Right now, the Pine-Richland administration is considering separating masked and unmasked kids in classrooms.
However, a local pediatrician said it’s a recipe for disaster and some parents think it’s a terrible plan.
“I think that’s a bad idea. I think segregation on any level is a bad idea,” said Pine-Richland parent, John Cory.
John Cory has two kids attending Pine Richland High school. He’s one of many parents fuming over the possibility of students being separated in school after the administration presented a controversial idea during Monday’s special health and safety plan meeting.
The administration proposed a classroom design where masked and unmasked kids sit on opposite sides of the classroom, six feet apart, regardless of vaccination status, to prevent risk of quarantine. However, the plan is not sitting well with a lot of parents
“I think segregation like that is going to generate a lot more other challenges from questions to bullying,” said Cory. “I don’t think any of that is a good idea. I can’t fathom that goes anywhere. I don’t think there was a single person who was in favor of that when it was announced.”
After conducting a parent survey, the administration said, “We know from experience and input that some parents whose children are masked do not want them to sit within six feet of an unmasked student.” They added at the elementary level, teachers would then arrange desks and seating to create more distancing to reduce the risk of quarantine. However, it’s more challenging at the middle and high school levels since students attend up to eight different classes.
Channel 11 asked Kids Plus Pediatrics if this segregation plan could work.
“No, I would tell you no health official would have come up with that because this virus is as transmissible and infectious as anything circulating around the planet right now,” said Dr. Todd Wolynn, the CEO of Kids Plus Pediatrics. He’s also a pediatrician. “If everyone is masked and spaced, that’s the best possible chance for in person attendance for school but some people without masks and some people with masks is just a recipe for all the unmasked kids to get and increase the risk of masked kids can get it,” said Dr. Wolynn.
The separation plan has not been approved by the board. In fact, the school board had some objections during Monday’s meeting.

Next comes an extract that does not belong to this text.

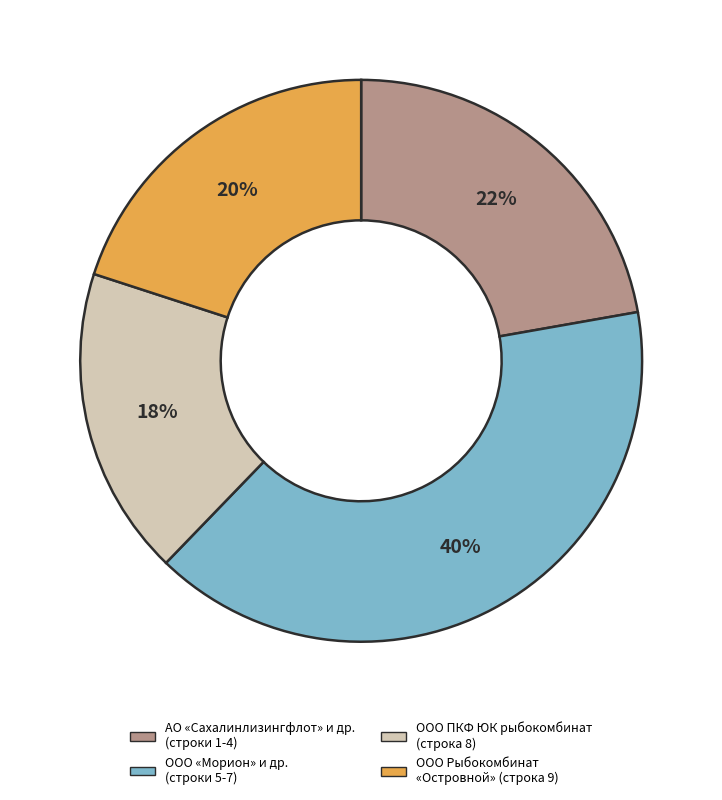

Combined, do ООО «Морион» и др. (строки 5-7) and АО «Сахалинлизингфлот» и др. (строки 1-4) account for over 50%?

Yes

They will vote on the plan next week on Monday.
The district sent us this statement regarding the idea, “Through the duration of the pandemic, the district continues to review all aspects of the health and safety plan. Information about these plans is available on the Pine-Richland website. We know that our community and staff strongly support in-person learning. As changes are considered in the approach, the district is working to balance various needs within each classroom and for students, staff and parents.”